Somerville was the younger brother of the novelist and artist, Edith Somerville, who finished his biography of William Mariner for its posthumous publication. His brothers included Colonel Thomas Cameron Fitzgerald Somerville, and Colonel John (J.A.C. Somervell), both Commandants of The Royal Military School of Music at Kneller Hall. He is buried in St. Barrahane's Church in Castletownshend.

==Published works==
- Ocean Passages for the World. Published for Hydrographic Dept., Admiralty, by HMSO (1923). Full text of the second edition (1950) is available at the Internet Archive.
- A series of articles published between 1919 and 1927 in Blackwood's Magazine, including surveying work in Queensland, New Hebrides (now Vanuatu) and New Caledonia and experiences in World War 1:
  - "The Great Search" (1919)
  - "The Ninth Cruiser Squadron, Parts I-III" (1920)
  - "The Ninth Cruiser Squadron, Part IV" (1920)

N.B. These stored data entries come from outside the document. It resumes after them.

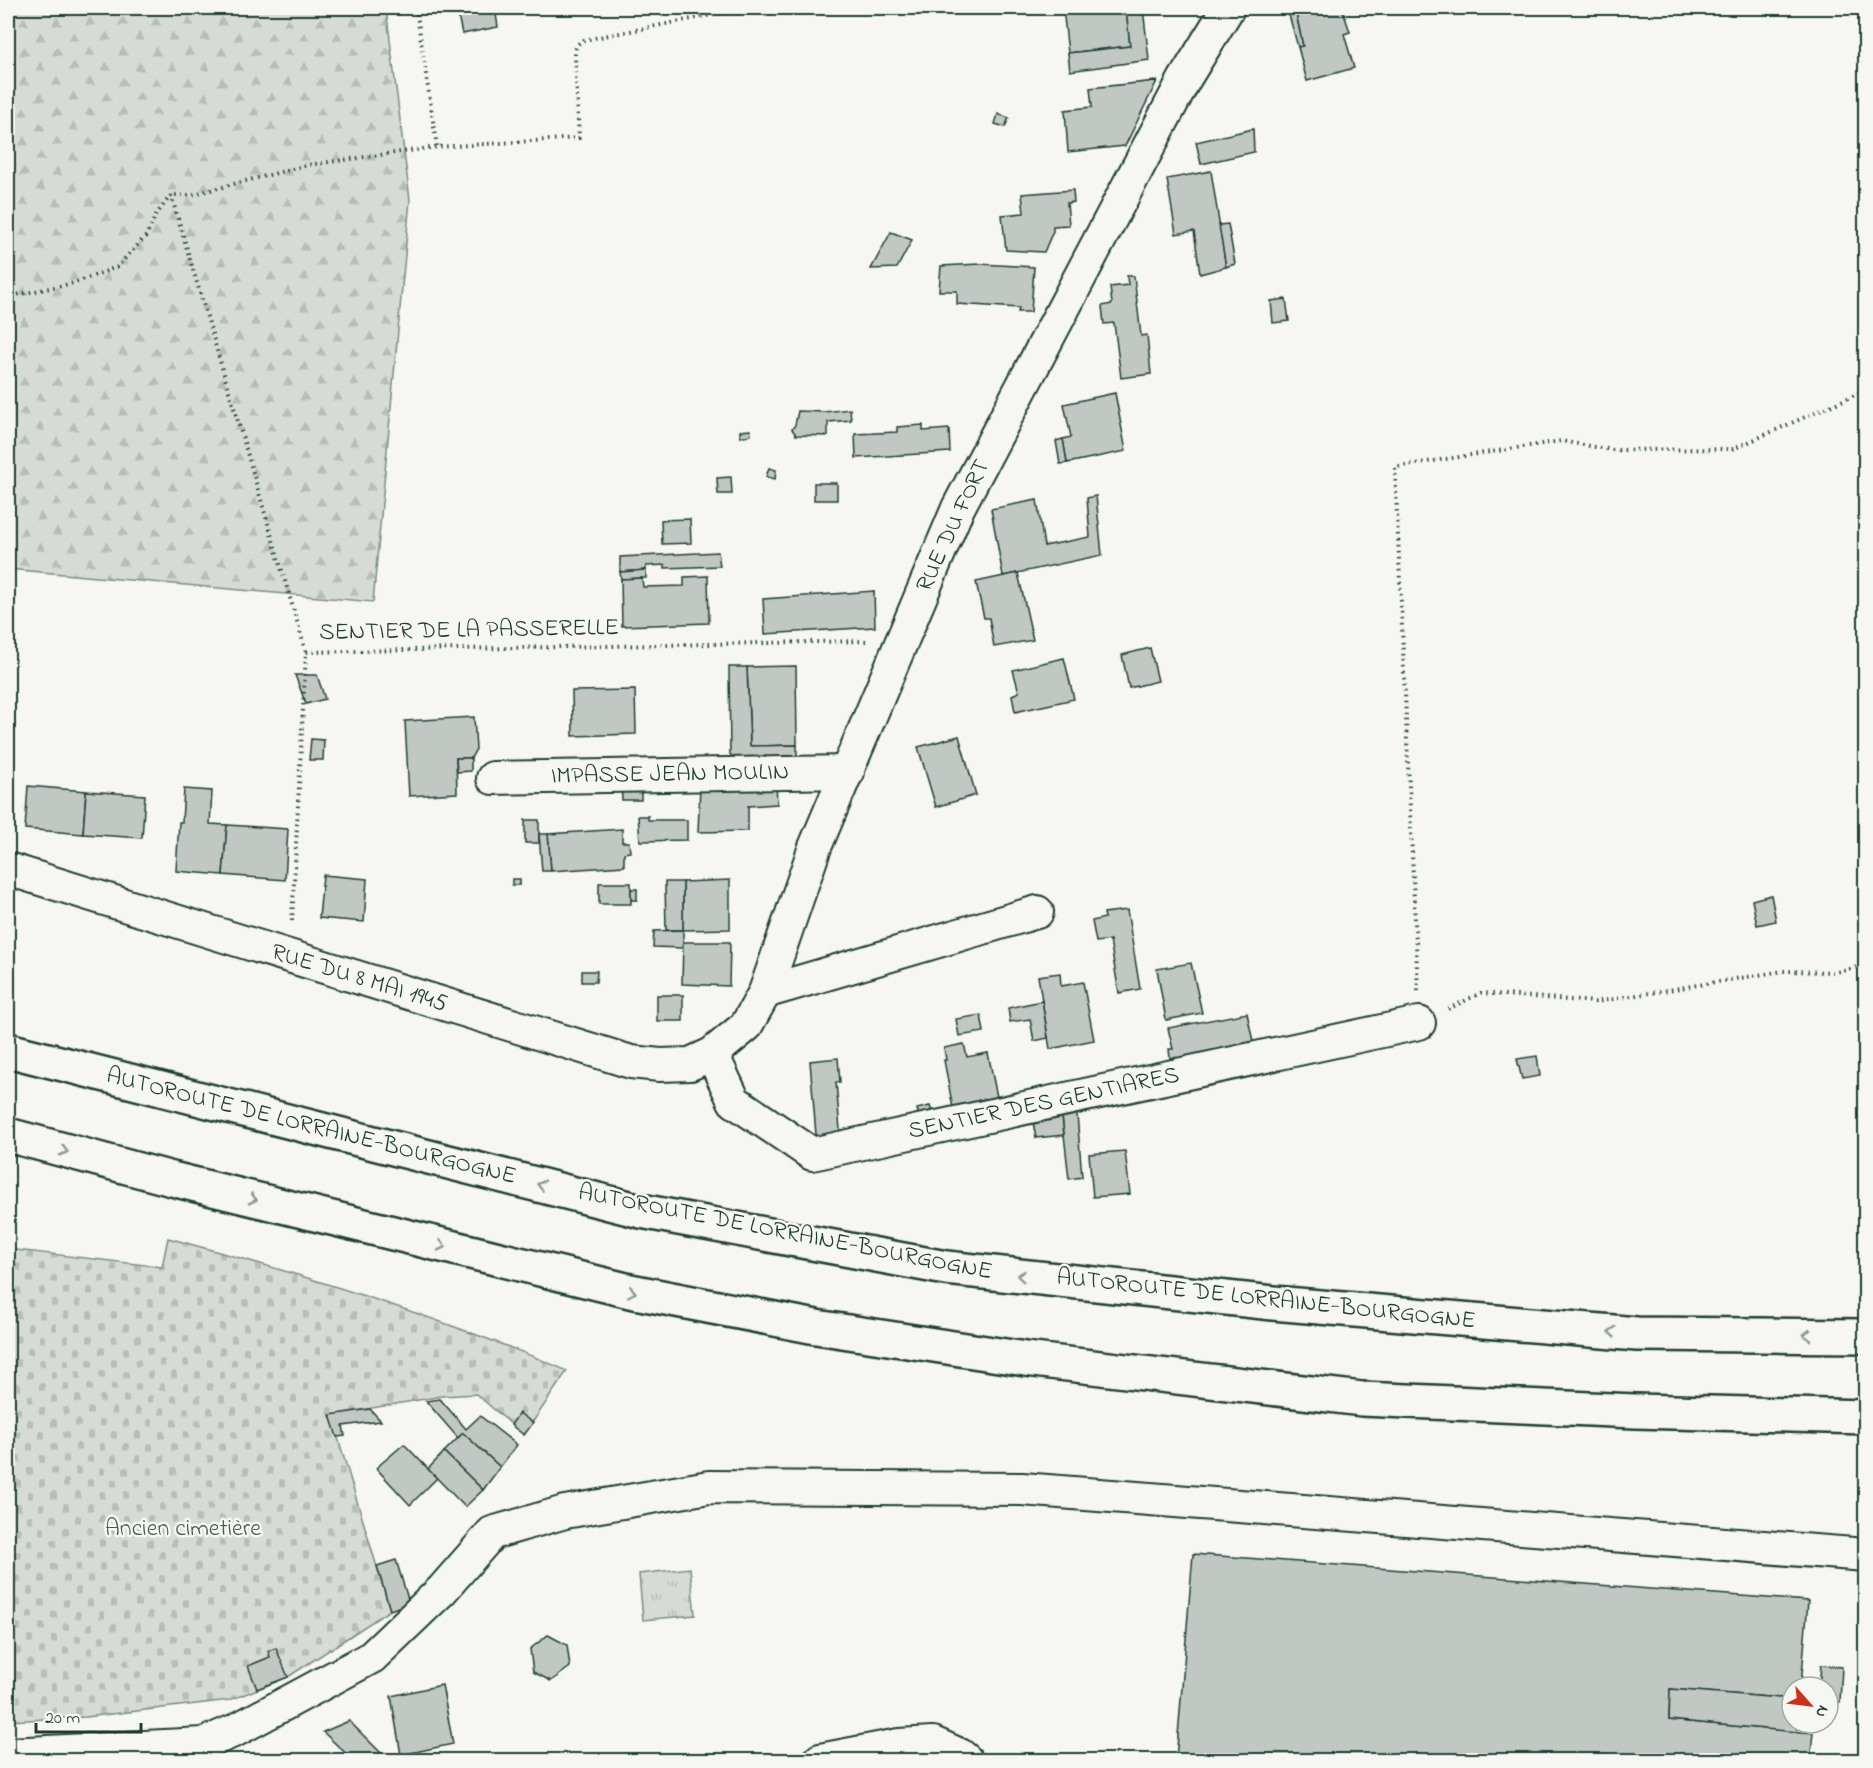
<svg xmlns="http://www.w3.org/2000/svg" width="1873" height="1768" font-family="'Indie Flower',sans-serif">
<defs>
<pattern id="grass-tufts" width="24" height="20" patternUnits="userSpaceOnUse" patternTransform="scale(1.5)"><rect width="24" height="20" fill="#d6dbd6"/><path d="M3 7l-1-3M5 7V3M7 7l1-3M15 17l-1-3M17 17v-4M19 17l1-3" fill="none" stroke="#b7bdb8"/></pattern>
<pattern id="forest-firs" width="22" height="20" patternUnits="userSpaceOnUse" patternTransform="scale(1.5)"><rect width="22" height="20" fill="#d6dbd6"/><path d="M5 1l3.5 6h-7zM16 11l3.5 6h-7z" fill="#b7bdb8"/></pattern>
<pattern id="cemetery-stones" width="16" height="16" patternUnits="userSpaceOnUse" patternTransform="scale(1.5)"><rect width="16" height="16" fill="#d6dbd6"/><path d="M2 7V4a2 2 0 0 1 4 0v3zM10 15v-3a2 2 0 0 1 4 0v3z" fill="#b7bdb8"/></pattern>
</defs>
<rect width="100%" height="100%" fill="#f6f6f2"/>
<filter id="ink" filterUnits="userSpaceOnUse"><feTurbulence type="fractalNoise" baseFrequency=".0167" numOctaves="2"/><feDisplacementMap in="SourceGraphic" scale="12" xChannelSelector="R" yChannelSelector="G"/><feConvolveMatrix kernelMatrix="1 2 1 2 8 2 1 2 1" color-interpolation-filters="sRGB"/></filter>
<g filter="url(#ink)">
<polygon fill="url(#grass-tufts)" stroke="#7a8c85" stroke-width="1.5" points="690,1568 695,1615 643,1620 639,1574"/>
<polygon fill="url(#forest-firs)" stroke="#7a8c85" stroke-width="1.5" points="8,8 386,8 410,200 373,602 8,569"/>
<path fill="url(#cemetery-stones)" stroke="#7a8c85" stroke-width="1.5" d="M168,1238C264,1264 359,1292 452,1326C491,1340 530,1354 567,1371L524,1435L476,1394L442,1396L331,1415L390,1610L288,1677L230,1700L86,1717L8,1721V1249L162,1267Z"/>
<g fill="#c1c8c3" stroke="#1f3d34" stroke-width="1.5">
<polygon points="495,8 498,27 462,34 458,15"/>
<polygon points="1063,8 1126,8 1130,46 1068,53"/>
<polygon points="1126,8 1143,8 1149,60 1070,71 1068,53 1130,46"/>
<polygon points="1287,8 1295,8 1303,46 1298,47"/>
<polygon points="1295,8 1342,8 1350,32 1344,34 1354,68 1307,81 1298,47 1303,46"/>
<polygon points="1157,81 1125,146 1068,152 1065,110 1092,107 1090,88"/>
<polygon points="998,114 1009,118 1005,127 995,124"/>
<polygon points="1253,129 1254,152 1201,164 1196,142"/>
<polygon points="1211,171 1226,267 1200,274 1194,231 1176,234 1167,179"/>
<polygon points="1073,190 1074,202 1067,203 1069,225 1053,226 1053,231 1044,252 1006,250 1002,215 1024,213 1022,194"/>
<polygon points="1228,224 1235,264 1226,267 1219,225"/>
<polygon points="891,232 912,240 897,268 871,269"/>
<polygon points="980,264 1034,267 1031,312 1018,312 1019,308 957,304 957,291 939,291 941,266"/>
<polygon points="1127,276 1134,276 1141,336 1147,335 1151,374 1121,378 1114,323 1104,324 1102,306 1112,304 1110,287 1128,285"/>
<polygon points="1286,299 1289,321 1273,323 1271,301"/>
<polygon points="1115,393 1126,451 1067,463 1063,439 1071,437 1064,404"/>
<polygon points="850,409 851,420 828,422 828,436 796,435 792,429 795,425 798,411 824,412"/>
<polygon points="923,425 923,431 949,429 950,452 856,458 855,434 897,432 897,427"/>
<polygon points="750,430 751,435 740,437 740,431"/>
<polygon points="1063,439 1067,463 1060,464 1056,441"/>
<polygon points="769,468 776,470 775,479 766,477"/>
<polygon points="731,477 732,494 718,494 717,478"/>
<rect x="814" y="483" width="23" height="17"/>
<polygon points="1096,496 1102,555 1003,576 991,509 1037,500 1044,546 1090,537 1087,498"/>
<polygon points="690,519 691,543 662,544 661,520"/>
<polygon points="718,552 720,566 665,568 665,565 646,566 646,570 620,572 620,557"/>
<polygon points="646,570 646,578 621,579 620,572"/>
<polygon points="1018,573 1033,640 994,647 989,618 984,618 976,582"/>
<polygon points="708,576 709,623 622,626 621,579 642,578 643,587 684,586 684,577"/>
<polygon points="874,591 875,627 765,634 763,599"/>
<polygon points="1150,648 1158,681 1129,688 1122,655"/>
<polygon points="1064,658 1074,699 1015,712 1012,695 1019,692 1013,670"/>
<polygon points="796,666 797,745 750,746 747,667"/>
<polygon points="729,667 747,667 750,746 797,745 797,762 737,762 730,754"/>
<polygon points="295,675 317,675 325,699 306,704"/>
<polygon points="635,690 636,734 573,736 572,691"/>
<polygon points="474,717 476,749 471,758 456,758 457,793 409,796 405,721"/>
<polygon points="959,736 976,795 936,807 918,747"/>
<polygon points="311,739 324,740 323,760 309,760"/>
<polygon points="456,758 471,758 471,771 457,772"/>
<polygon points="776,781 777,804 748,806 748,831 698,832 700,786"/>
<polygon points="621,783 641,783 641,800 622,800"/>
<polygon points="28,786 86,791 83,834 25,829"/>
<polygon points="184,789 212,791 210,824 227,825 223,875 176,871 179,822 182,822"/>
<polygon points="86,791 145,795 142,838 83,834"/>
<polygon points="638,816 648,816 648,820 687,820 687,840 640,841"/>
<rect x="525" y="820" width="14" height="23"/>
<polygon points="227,825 288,829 285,880 223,875"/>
<polygon points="622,829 622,842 629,842 630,852 624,853 624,866 551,871 548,834"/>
<polygon points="539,834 548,834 551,871 542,871"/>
<polygon points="323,875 367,879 364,922 319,918"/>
<rect x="512" y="879" width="8" height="6"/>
<polygon points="730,880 730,929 683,930 683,882"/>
<polygon points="665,882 683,882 683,930 666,930"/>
<rect x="599" y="883" width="32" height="21"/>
<rect x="631" y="889" width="6" height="11"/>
<polygon points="1771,895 1776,921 1757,925 1752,900"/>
<polygon points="1127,910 1140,989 1119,993 1110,940 1096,942 1092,921 1105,918 1104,913"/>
<polygon points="683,930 683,948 653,947 654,931"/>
<polygon points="683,942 730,942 729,986 682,984"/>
<polygon points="1191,963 1202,1013 1166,1020 1157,969"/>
<polygon points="582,971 597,971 596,982 582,982"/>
<polygon points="1060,973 1061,986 1083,982 1094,1040 1050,1049 1038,976"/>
<rect x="657" y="995" width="26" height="26"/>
<polygon points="1042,1001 1048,1038 1034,1041 1030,1019 1010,1022 1008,1008"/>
<polygon points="1247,1013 1253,1042 1235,1045 1236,1051 1175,1062 1175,1057 1170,1058 1169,1049 1173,1049 1168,1028"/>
<polygon points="981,1015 984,1032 959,1036 956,1019"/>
<polygon points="964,1044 967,1057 988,1053 997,1097 979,1100 982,1114 955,1119 944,1060 946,1060 944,1048"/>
<polygon points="1537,1056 1540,1076 1522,1079 1517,1059"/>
<polygon points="838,1058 840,1082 836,1082 841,1142 817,1147 810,1061"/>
<polygon points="1076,1102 1082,1177 1069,1179 1061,1108"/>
<polygon points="930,1106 933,1116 920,1119 917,1109"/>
<polygon points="1061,1108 1064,1135 1036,1138 1031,1112"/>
<polygon points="1125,1151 1130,1194 1093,1197 1089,1154"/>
<polygon points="440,1399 466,1429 480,1416 517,1445 500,1467 463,1433 458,1438 426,1401"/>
<polygon points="370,1409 381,1421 343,1426 345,1436 337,1437 330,1415"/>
<polygon points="519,1413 533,1423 524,1435 511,1425"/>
<polygon points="463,1433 500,1467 483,1490 444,1452"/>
<polygon points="404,1444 437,1478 410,1505 376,1468"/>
<polygon points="444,1452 483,1490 465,1507 428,1469"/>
<polygon points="1193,1554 1808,1601 1801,1687 1792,1687 1792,1699 1670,1689 1669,1720 1813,1733 1810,1760 1176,1760"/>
<polygon points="396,1560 408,1599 401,1606 390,1610 377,1566"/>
<polygon points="548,1635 567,1645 570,1667 551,1681 533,1672 530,1649"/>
<polygon points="276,1648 288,1677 257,1689 248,1666 270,1657 268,1651"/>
<polygon points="1821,1665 1842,1667 1840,1702 1828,1701 1828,1687 1819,1687"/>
<polygon points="442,1685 453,1744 401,1755 391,1696"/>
<polygon points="1670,1689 1792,1699 1792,1723 1797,1723 1797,1732 1669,1720"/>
<polygon points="349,1721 388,1760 353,1760 323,1732"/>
</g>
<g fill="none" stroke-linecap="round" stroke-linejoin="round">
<defs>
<g id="minor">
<polyline points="493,778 848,772"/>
<polyline points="8,869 631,1062 660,1065 690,1064 712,1054 746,1026 765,992 815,847 958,508 1184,80 1228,8"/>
<polyline points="765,992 1037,912"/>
<polyline points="712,1054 734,1101 812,1154 1419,1023"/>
<polyline points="8,1754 203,1744 236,1730 372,1657 442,1590 492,1533 565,1512 709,1487 1022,1489 1866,1555"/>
<polyline points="820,1760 899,1745 933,1743 960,1755 966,1760"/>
</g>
<g id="motorway">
<polyline points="8,1050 641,1211 946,1268 1273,1303 1637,1334 1866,1336"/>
<polyline points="8,1135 172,1179 630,1291 816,1327 1025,1359 1362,1399 1635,1411 1866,1417"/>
</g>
</defs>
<use href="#minor" stroke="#1f3d34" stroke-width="36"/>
<use href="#motorway" stroke="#1f3d34" stroke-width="38"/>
<g stroke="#1f3d34" stroke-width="4" stroke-dasharray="1.5 4.5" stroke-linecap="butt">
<polyline points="416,8 437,147"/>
<polyline points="171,195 306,652"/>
<path d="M8,301L16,295L74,283L117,267L146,236L156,215L171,195H191L308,165L437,147L579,138L575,57C575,48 576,44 584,40L748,8"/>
<polyline points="292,921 306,652 866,641"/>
<polyline points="1418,991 1395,467 1561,441 1613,450 1733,449 1866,390"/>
<polyline points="1448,1009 1481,993 1595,1002 1783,971 1837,972 1866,965"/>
</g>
<use href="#minor" stroke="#f6f6f2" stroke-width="32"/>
<use href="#motorway" stroke="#f6f6f2" stroke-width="33"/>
</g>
<defs><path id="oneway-chevron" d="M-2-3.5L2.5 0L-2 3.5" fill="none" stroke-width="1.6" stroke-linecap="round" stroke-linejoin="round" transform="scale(1.5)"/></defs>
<g stroke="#8a9a93">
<use href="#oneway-chevron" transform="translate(64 1151) rotate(15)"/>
<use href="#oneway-chevron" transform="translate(541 1185) rotate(-166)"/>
<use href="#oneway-chevron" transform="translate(253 1199) rotate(14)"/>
<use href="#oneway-chevron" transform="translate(442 1246) rotate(14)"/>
<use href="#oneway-chevron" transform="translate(1021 1276) rotate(-174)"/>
<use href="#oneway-chevron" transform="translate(632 1292) rotate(12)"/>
<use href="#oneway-chevron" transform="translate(1612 1332) rotate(-175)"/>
<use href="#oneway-chevron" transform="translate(1807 1335) rotate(-180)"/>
</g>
</g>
<g text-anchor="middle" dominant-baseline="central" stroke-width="5" stroke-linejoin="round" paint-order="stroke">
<g font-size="24" fill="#1f3d34" stroke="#f6f6f2">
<text transform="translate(954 526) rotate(-65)">RUE DU FORT</text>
<text transform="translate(469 631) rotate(-1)">SENTIER DE LA PASSERELLE</text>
<text transform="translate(670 775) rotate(-1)">IMPASSE JEAN MOULIN</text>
<text transform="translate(359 979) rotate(17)">RUE DU 8 MAI 1945</text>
<text transform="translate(1044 1104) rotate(-12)">SENTIER DES GENTIARES</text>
<text transform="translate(311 1127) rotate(14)">AUTOROUTE DE LORRAINE-BOURGOGNE</text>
<text transform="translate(785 1233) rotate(11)">AUTOROUTE DE LORRAINE-BOURGOGNE</text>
<text transform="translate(1266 1300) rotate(6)">AUTOROUTE DE LORRAINE-BOURGOGNE</text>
</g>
<g font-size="24" fill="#445d54" stroke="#f6f6f2">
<text x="183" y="1529">Ancien cimetière</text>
</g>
</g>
<rect width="1873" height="1768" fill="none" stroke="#f6f6f2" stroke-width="30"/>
<rect x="15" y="15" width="1843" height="1738" fill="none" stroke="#1f3d34" stroke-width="2" filter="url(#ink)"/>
<g transform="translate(1810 1705) rotate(118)"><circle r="28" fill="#f6f6f2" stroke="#a0aca6" stroke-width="1.5"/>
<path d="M0-4.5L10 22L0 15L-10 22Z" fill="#c8321e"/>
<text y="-9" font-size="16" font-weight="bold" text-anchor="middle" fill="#1f3d34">N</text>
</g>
<path d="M36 1723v9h105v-9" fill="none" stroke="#1f3d34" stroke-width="3"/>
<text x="45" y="1723" font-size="18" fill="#1f3d34" stroke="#f6f6f2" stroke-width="4.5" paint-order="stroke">20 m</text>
</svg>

  - "A Secret Survey, Part I" (1920)
  - "A Secret Survey, Part II" (1920)
  - "The Chart-Makers" (1926)
  - "The Chart-Makers" (1927)
  - "The Chart-Makers" (1927)
  - "The Deepest Depth" (1927)
- The Chart-Makers. Blackwell & Sons (1928). A collection of some of the Blackwood's Magazine articles listed above.
- Commodore Anson's Voyage into the South Seas and Around the World. Heinemann. (1934)
- Will Mariner. Faber & Faber. (1936)
- Records of the Somerville Family of Castlehaven & Drishane from 1174 to 1940 (with Edith Anna Somerville). Published by Guy & Co, Cork, 1940

See also:
- The Selected letters of Somerville and Ross edited by Gifford Lewis, Faber (1989)
- MI6 The History of the Secret Intelligence Service 1909–1949, by Keith Jeffery, Bloomsbury (2010).